2025, Nov 07 23:00

Remove per-group linear trend in Polars using Struct, map_batches, and over to add residuals without loops

Learn how to remove a per-group linear trend in Polars by computing residuals with Struct, map_batches and over, preserving the DataFrame shape without loops.

Fitting and removing a linear trend per group is a common preprocessing step, but it’s easy to fall into a loop-and-concat pattern that discards the strengths of a columnar engine. The goal here is simple: for each combination of GROUP1 and GROUP2, fit a line on X and Y, subtract the fit from the original Y, and keep the original shape with one extra residual column.

Problem setup

The straightforward implementation loops groups, runs a linear fit, computes residuals, and concatenates the partial results. It works, but it doesn’t leverage group-aware expressions or windowing, and it requires manual concatenation.

import polars as pl
import numpy as np

# Example frame
data = pl.DataFrame(
    {
        "GROUP1": [1, 1, 1, 2, 2, 2],
        "GROUP2": ["A", "A", "A", "B", "B", "B"],
        "X": [0.0, 1.0, 2.0, 0.0, 1.0, 2.0],
        "Y": [5.0, 7.0, 9.0, 3.0, 4.0, 6.0],
    }
)

# Looping implementation
def remove_linear_trend_per_group(frame: pl.DataFrame) -> pl.DataFrame:
    parts = []
    for _, chunk in frame.group_by(["GROUP1", "GROUP2"]):
        xx = chunk["X"].to_numpy()
        yy = chunk["Y"].to_numpy()

        slope, intercept = np.polyfit(xx, yy, 1)
        resid = yy - (slope * xx + intercept)

        parts.append(chunk.with_columns(pl.Series("residual", resid)))
    return pl.concat(parts)

out = remove_linear_trend_per_group(data)
print(out)

Why this is not ideal

When you reach for group_by().agg(), you inevitably summarize each group, which collapses rows and loses the original shape. Using with_columns without a group context also won’t help, because you need the linear fit to be computed per group, then applied back to each row of that same group. The loop-and-concat approach preserves the height, but it prevents you from expressing the logic as a single declarative pipeline and sidesteps the engine’s ability to operate over groups efficiently.
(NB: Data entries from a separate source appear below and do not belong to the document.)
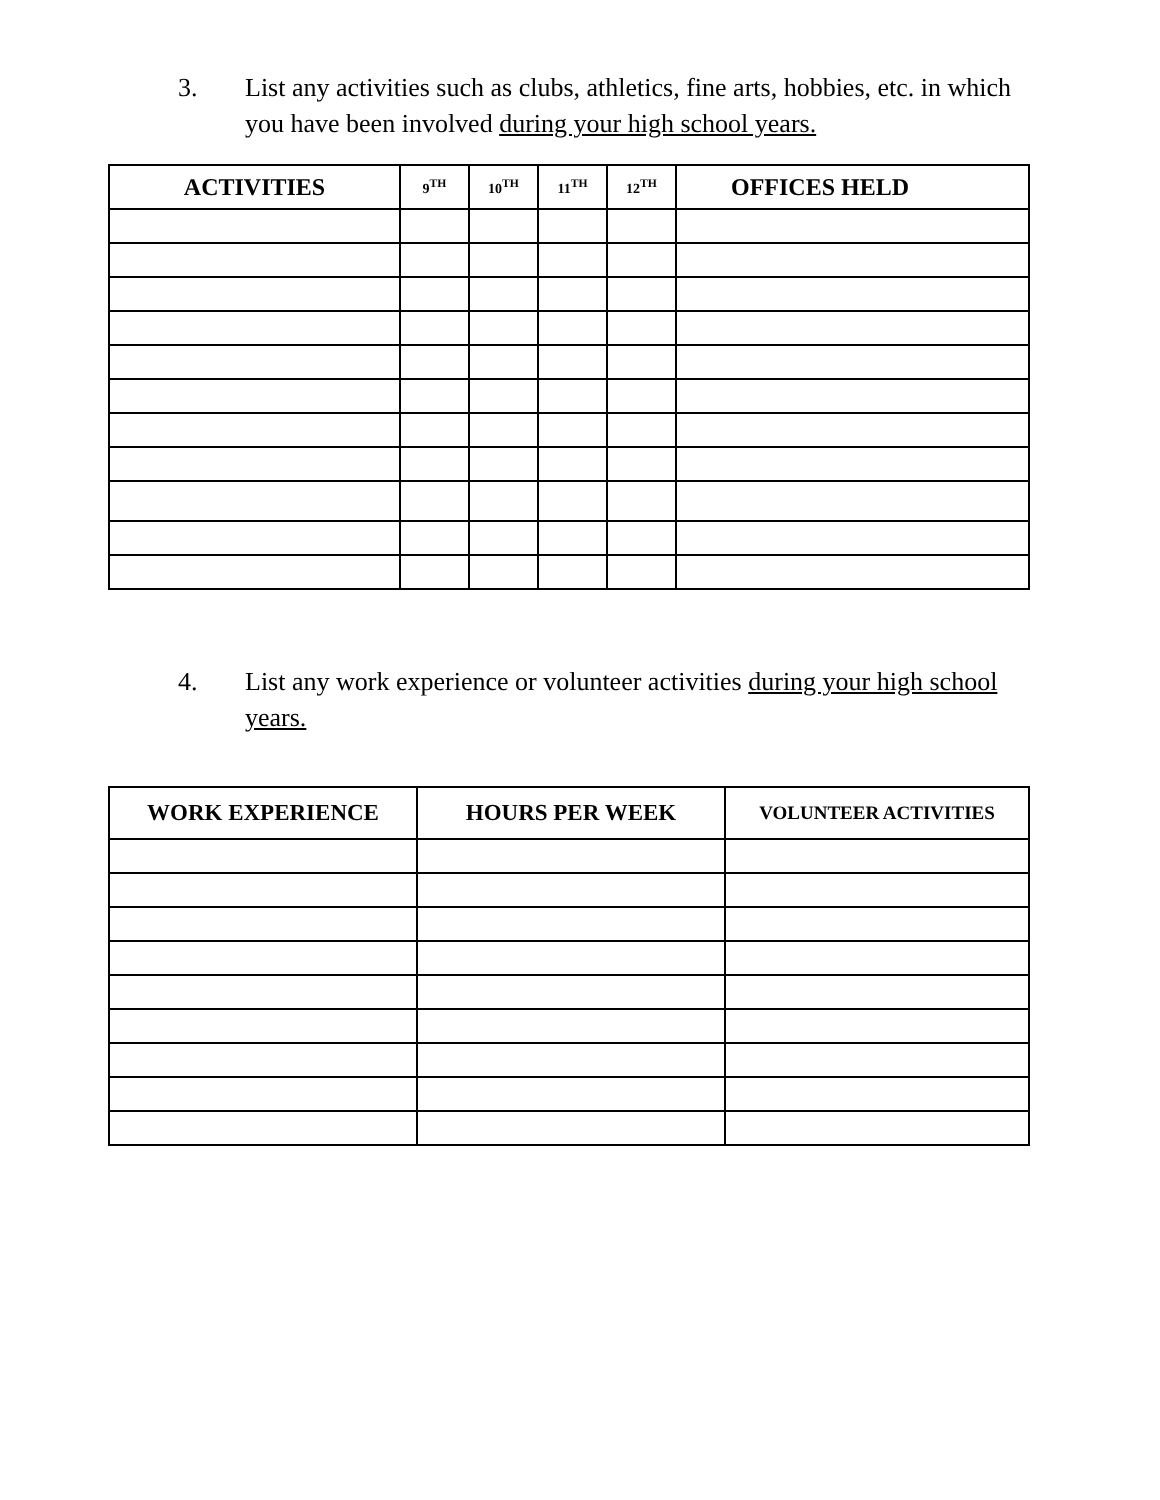3. List any activities such as clubs, athletics, fine arts, hobbies, etc. in which you have been involved during your high school years.
| ACTIVITIES | 9<sup>TH</sup> | 10<sup>TH</sup> | 11<sup>TH</sup> | 12<sup>TH</sup> | OFFICES HELD |
| --- | --- | --- | --- | --- | --- |
4. List any work experience or volunteer activities during your high school years.
| WORK EXPERIENCE | HOURS PER WEEK | VOLUNTEER ACTIVITIES |
| --- | --- | --- |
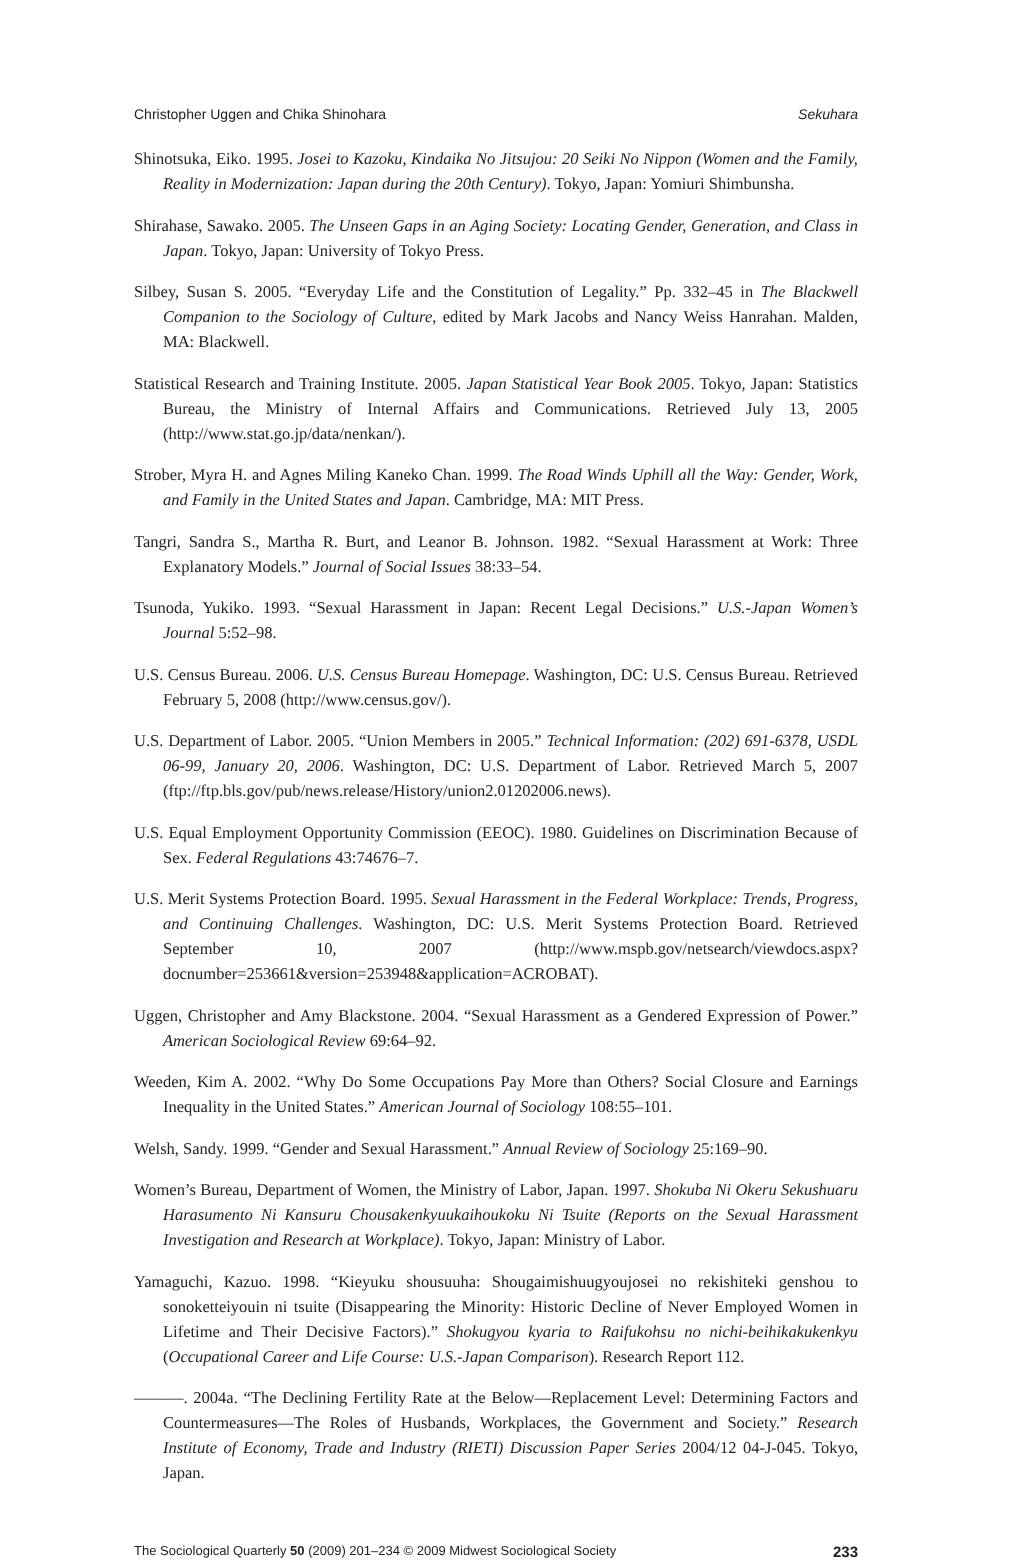Christopher Uggen and Chika Shinohara Sekuhara
Shinotsuka, Eiko. 1995. Josei to Kazoku, Kindaika No Jitsujou: 20 Seiki No Nippon (Women and the Family, Reality in Modernization: Japan during the 20th Century). Tokyo, Japan: Yomiuri Shimbunsha.
Shirahase, Sawako. 2005. The Unseen Gaps in an Aging Society: Locating Gender, Generation, and Class in Japan. Tokyo, Japan: University of Tokyo Press.
Silbey, Susan S. 2005. “Everyday Life and the Constitution of Legality.” Pp. 332–45 in The Blackwell Companion to the Sociology of Culture, edited by Mark Jacobs and Nancy Weiss Hanrahan. Malden, MA: Blackwell.
Statistical Research and Training Institute. 2005. Japan Statistical Year Book 2005. Tokyo, Japan: Statistics Bureau, the Ministry of Internal Affairs and Communications. Retrieved July 13, 2005 (http://www.stat.go.jp/data/nenkan/).
Strober, Myra H. and Agnes Miling Kaneko Chan. 1999. The Road Winds Uphill all the Way: Gender, Work, and Family in the United States and Japan. Cambridge, MA: MIT Press.
Tangri, Sandra S., Martha R. Burt, and Leanor B. Johnson. 1982. “Sexual Harassment at Work: Three Explanatory Models.” Journal of Social Issues 38:33–54.
Tsunoda, Yukiko. 1993. “Sexual Harassment in Japan: Recent Legal Decisions.” U.S.-Japan Women’s Journal 5:52–98.
U.S. Census Bureau. 2006. U.S. Census Bureau Homepage. Washington, DC: U.S. Census Bureau. Retrieved February 5, 2008 (http://www.census.gov/).
U.S. Department of Labor. 2005. “Union Members in 2005.” Technical Information: (202) 691-6378, USDL 06-99, January 20, 2006. Washington, DC: U.S. Department of Labor. Retrieved March 5, 2007 (ftp://ftp.bls.gov/pub/news.release/History/union2.01202006.news).
U.S. Equal Employment Opportunity Commission (EEOC). 1980. Guidelines on Discrimination Because of Sex. Federal Regulations 43:74676–7.
U.S. Merit Systems Protection Board. 1995. Sexual Harassment in the Federal Workplace: Trends, Progress, and Continuing Challenges. Washington, DC: U.S. Merit Systems Protection Board. Retrieved September 10, 2007 (http://www.mspb.gov/netsearch/viewdocs.aspx?docnumber=253661&version=253948&application=ACROBAT).
Uggen, Christopher and Amy Blackstone. 2004. “Sexual Harassment as a Gendered Expression of Power.” American Sociological Review 69:64–92.
Weeden, Kim A. 2002. “Why Do Some Occupations Pay More than Others? Social Closure and Earnings Inequality in the United States.” American Journal of Sociology 108:55–101.
Welsh, Sandy. 1999. “Gender and Sexual Harassment.” Annual Review of Sociology 25:169–90.
Women’s Bureau, Department of Women, the Ministry of Labor, Japan. 1997. Shokuba Ni Okeru Sekushuaru Harasumento Ni Kansuru Chousakenkyuukaihoukoku Ni Tsuite (Reports on the Sexual Harassment Investigation and Research at Workplace). Tokyo, Japan: Ministry of Labor.
Yamaguchi, Kazuo. 1998. “Kieyuku shousuuha: Shougaimishuugyoujosei no rekishiteki genshou to sonoketteiyouin ni tsuite (Disappearing the Minority: Historic Decline of Never Employed Women in Lifetime and Their Decisive Factors).” Shokugyou kyaria to Raifukohsu no nichi-beihikakukenkyu (Occupational Career and Life Course: U.S.-Japan Comparison). Research Report 112.
———. 2004a. “The Declining Fertility Rate at the Below—Replacement Level: Determining Factors and Countermeasures—The Roles of Husbands, Workplaces, the Government and Society.” Research Institute of Economy, Trade and Industry (RIETI) Discussion Paper Series 2004/12 04-J-045. Tokyo, Japan.
The Sociological Quarterly 50 (2009) 201–234 © 2009 Midwest Sociological Society 233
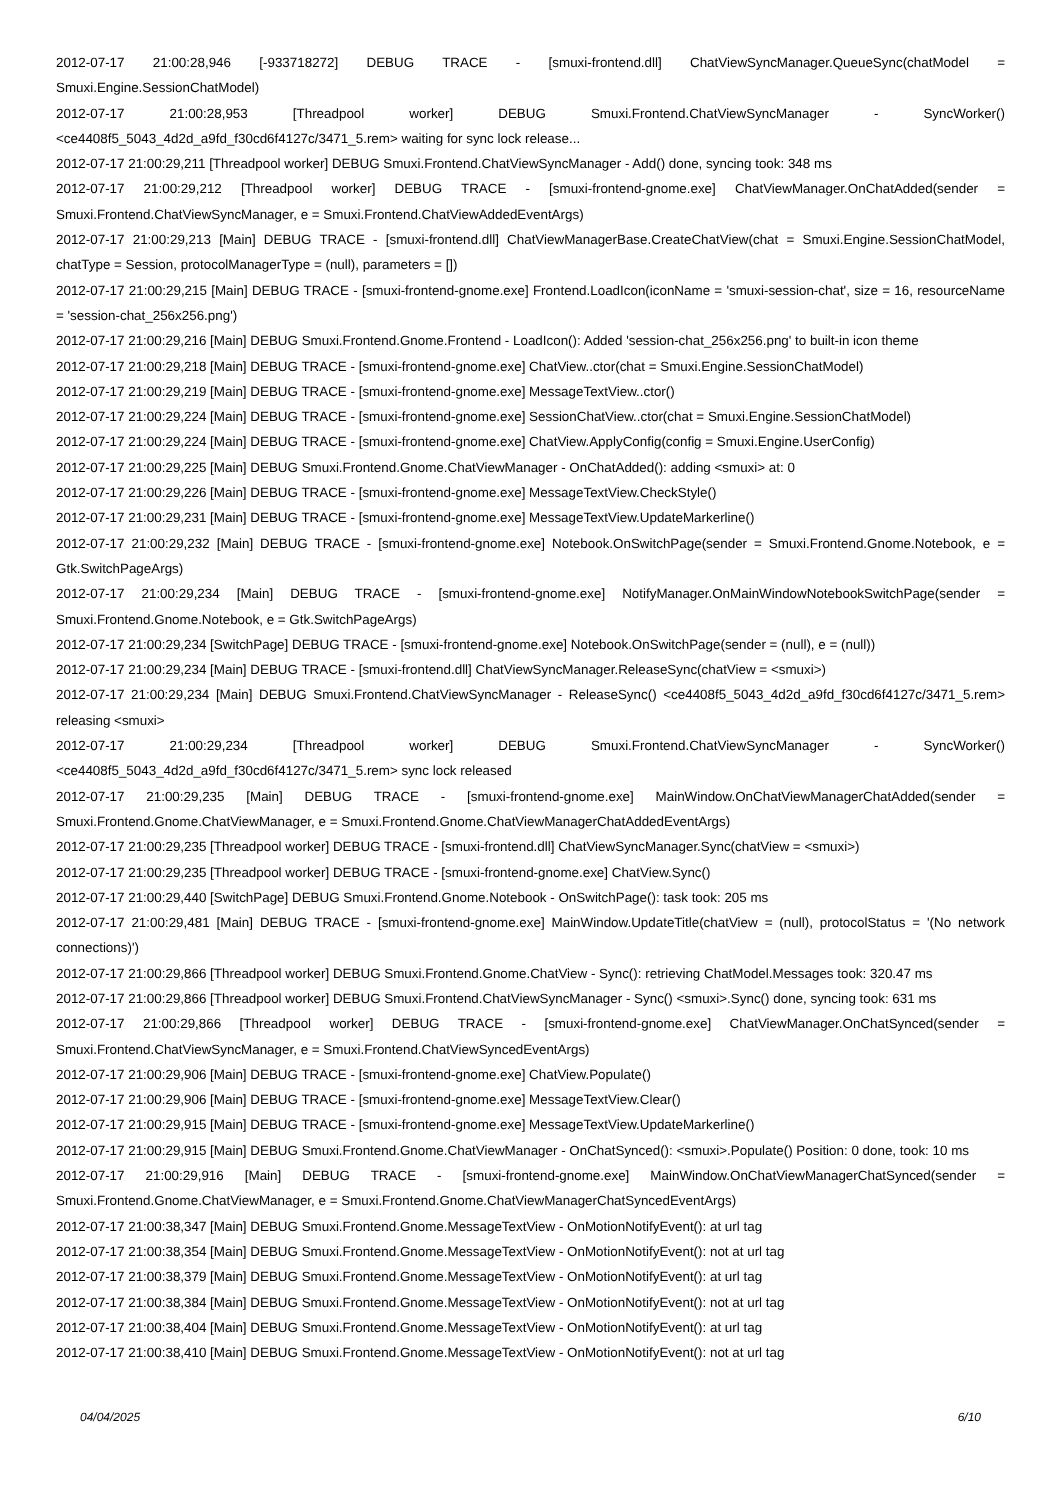2012-07-17 21:00:28,946 [-933718272] DEBUG TRACE - [smuxi-frontend.dll] ChatViewSyncManager.QueueSync(chatModel = Smuxi.Engine.SessionChatModel)
2012-07-17 21:00:28,953 [Threadpool worker] DEBUG Smuxi.Frontend.ChatViewSyncManager - SyncWorker() <ce4408f5_5043_4d2d_a9fd_f30cd6f4127c/3471_5.rem> waiting for sync lock release...
2012-07-17 21:00:29,211 [Threadpool worker] DEBUG Smuxi.Frontend.ChatViewSyncManager - Add() done, syncing took: 348 ms
2012-07-17 21:00:29,212 [Threadpool worker] DEBUG TRACE - [smuxi-frontend-gnome.exe] ChatViewManager.OnChatAdded(sender = Smuxi.Frontend.ChatViewSyncManager, e = Smuxi.Frontend.ChatViewAddedEventArgs)
2012-07-17 21:00:29,213 [Main] DEBUG TRACE - [smuxi-frontend.dll] ChatViewManagerBase.CreateChatView(chat = Smuxi.Engine.SessionChatModel, chatType = Session, protocolManagerType = (null), parameters = [])
2012-07-17 21:00:29,215 [Main] DEBUG TRACE - [smuxi-frontend-gnome.exe] Frontend.LoadIcon(iconName = 'smuxi-session-chat', size = 16, resourceName = 'session-chat_256x256.png')
2012-07-17 21:00:29,216 [Main] DEBUG Smuxi.Frontend.Gnome.Frontend - LoadIcon(): Added 'session-chat_256x256.png' to built-in icon theme
2012-07-17 21:00:29,218 [Main] DEBUG TRACE - [smuxi-frontend-gnome.exe] ChatView..ctor(chat = Smuxi.Engine.SessionChatModel)
2012-07-17 21:00:29,219 [Main] DEBUG TRACE - [smuxi-frontend-gnome.exe] MessageTextView..ctor()
2012-07-17 21:00:29,224 [Main] DEBUG TRACE - [smuxi-frontend-gnome.exe] SessionChatView..ctor(chat = Smuxi.Engine.SessionChatModel)
2012-07-17 21:00:29,224 [Main] DEBUG TRACE - [smuxi-frontend-gnome.exe] ChatView.ApplyConfig(config = Smuxi.Engine.UserConfig)
2012-07-17 21:00:29,225 [Main] DEBUG Smuxi.Frontend.Gnome.ChatViewManager - OnChatAdded(): adding <smuxi> at: 0
2012-07-17 21:00:29,226 [Main] DEBUG TRACE - [smuxi-frontend-gnome.exe] MessageTextView.CheckStyle()
2012-07-17 21:00:29,231 [Main] DEBUG TRACE - [smuxi-frontend-gnome.exe] MessageTextView.UpdateMarkerline()
2012-07-17 21:00:29,232 [Main] DEBUG TRACE - [smuxi-frontend-gnome.exe] Notebook.OnSwitchPage(sender = Smuxi.Frontend.Gnome.Notebook, e = Gtk.SwitchPageArgs)
2012-07-17 21:00:29,234 [Main] DEBUG TRACE - [smuxi-frontend-gnome.exe] NotifyManager.OnMainWindowNotebookSwitchPage(sender = Smuxi.Frontend.Gnome.Notebook, e = Gtk.SwitchPageArgs)
2012-07-17 21:00:29,234 [SwitchPage] DEBUG TRACE - [smuxi-frontend-gnome.exe] Notebook.OnSwitchPage(sender = (null), e = (null))
2012-07-17 21:00:29,234 [Main] DEBUG TRACE - [smuxi-frontend.dll] ChatViewSyncManager.ReleaseSync(chatView = <smuxi>)
2012-07-17 21:00:29,234 [Main] DEBUG Smuxi.Frontend.ChatViewSyncManager - ReleaseSync() <ce4408f5_5043_4d2d_a9fd_f30cd6f4127c/3471_5.rem> releasing <smuxi>
2012-07-17 21:00:29,234 [Threadpool worker] DEBUG Smuxi.Frontend.ChatViewSyncManager - SyncWorker() <ce4408f5_5043_4d2d_a9fd_f30cd6f4127c/3471_5.rem> sync lock released
2012-07-17 21:00:29,235 [Main] DEBUG TRACE - [smuxi-frontend-gnome.exe] MainWindow.OnChatViewManagerChatAdded(sender = Smuxi.Frontend.Gnome.ChatViewManager, e = Smuxi.Frontend.Gnome.ChatViewManagerChatAddedEventArgs)
2012-07-17 21:00:29,235 [Threadpool worker] DEBUG TRACE - [smuxi-frontend.dll] ChatViewSyncManager.Sync(chatView = <smuxi>)
2012-07-17 21:00:29,235 [Threadpool worker] DEBUG TRACE - [smuxi-frontend-gnome.exe] ChatView.Sync()
2012-07-17 21:00:29,440 [SwitchPage] DEBUG Smuxi.Frontend.Gnome.Notebook - OnSwitchPage(): task took: 205 ms
2012-07-17 21:00:29,481 [Main] DEBUG TRACE - [smuxi-frontend-gnome.exe] MainWindow.UpdateTitle(chatView = (null), protocolStatus = '(No network connections)')
2012-07-17 21:00:29,866 [Threadpool worker] DEBUG Smuxi.Frontend.Gnome.ChatView - Sync(): retrieving ChatModel.Messages took: 320.47 ms
2012-07-17 21:00:29,866 [Threadpool worker] DEBUG Smuxi.Frontend.ChatViewSyncManager - Sync() <smuxi>.Sync() done, syncing took: 631 ms
2012-07-17 21:00:29,866 [Threadpool worker] DEBUG TRACE - [smuxi-frontend-gnome.exe] ChatViewManager.OnChatSynced(sender = Smuxi.Frontend.ChatViewSyncManager, e = Smuxi.Frontend.ChatViewSyncedEventArgs)
2012-07-17 21:00:29,906 [Main] DEBUG TRACE - [smuxi-frontend-gnome.exe] ChatView.Populate()
2012-07-17 21:00:29,906 [Main] DEBUG TRACE - [smuxi-frontend-gnome.exe] MessageTextView.Clear()
2012-07-17 21:00:29,915 [Main] DEBUG TRACE - [smuxi-frontend-gnome.exe] MessageTextView.UpdateMarkerline()
2012-07-17 21:00:29,915 [Main] DEBUG Smuxi.Frontend.Gnome.ChatViewManager - OnChatSynced(): <smuxi>.Populate() Position: 0 done, took: 10 ms
2012-07-17 21:00:29,916 [Main] DEBUG TRACE - [smuxi-frontend-gnome.exe] MainWindow.OnChatViewManagerChatSynced(sender = Smuxi.Frontend.Gnome.ChatViewManager, e = Smuxi.Frontend.Gnome.ChatViewManagerChatSyncedEventArgs)
2012-07-17 21:00:38,347 [Main] DEBUG Smuxi.Frontend.Gnome.MessageTextView - OnMotionNotifyEvent(): at url tag
2012-07-17 21:00:38,354 [Main] DEBUG Smuxi.Frontend.Gnome.MessageTextView - OnMotionNotifyEvent(): not at url tag
2012-07-17 21:00:38,379 [Main] DEBUG Smuxi.Frontend.Gnome.MessageTextView - OnMotionNotifyEvent(): at url tag
2012-07-17 21:00:38,384 [Main] DEBUG Smuxi.Frontend.Gnome.MessageTextView - OnMotionNotifyEvent(): not at url tag
2012-07-17 21:00:38,404 [Main] DEBUG Smuxi.Frontend.Gnome.MessageTextView - OnMotionNotifyEvent(): at url tag
2012-07-17 21:00:38,410 [Main] DEBUG Smuxi.Frontend.Gnome.MessageTextView - OnMotionNotifyEvent(): not at url tag
04/04/2025 6/10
Solution: Struct + map_batches + over

The key is to pass multiple columns to a user function in one go and apply it per group while retaining the original rows. You can wrap X and Y into a Struct, feed that to .map_batches(), and scope the operation using .over(). This keeps the full width and height of the data and adds a residual column computed per group.

import polars as pl
import numpy as np

# UDF that receives a Struct of columns and returns residuals
def calc_residuals_batch(s: pl.Series) -> pl.Series:
    xs, ys = s.struct.unnest()
    m, c = np.polyfit(xs, ys, 1)
    return ys - (m * xs + c)

result = data.with_columns(
    pl.struct("X", "Y")
      .map_batches(calc_residuals_batch)
      .over("GROUP1", "GROUP2")
      .alias("residual")
)

print(result)

What’s happening under the hood

Struct combines multiple column values so they travel together into the function. map_batches applies the function to chunks instead of element-wise, which is exactly what you want when the function expects and returns arrays aligned to the current group’s rows. over establishes the group window, ensuring that the linear fit is computed within each GROUP1 and GROUP2 combination and that the result aligns to every row of that group.

Why this matters

This approach keeps your pipeline expressive and row-preserving. You avoid manual slicing and concatenation, keep all original columns intact, and attach a residual column produced by a per-group model. It’s also easier to reason about because the grouping context, column packaging, and transformation are expressed declaratively.

Takeaways

When you need a per-group transformation that depends on multiple columns but must return a full-length column, combine the inputs into a Struct, apply map_batches for batch-aware Python logic, and scope it with over to compute within each group. This pattern lets you fit a linear model per group and subtract it from the original data without leaving the dataframe expression context.

The article is based on a question from StackOverflow by Thomas and an answer by jqurious.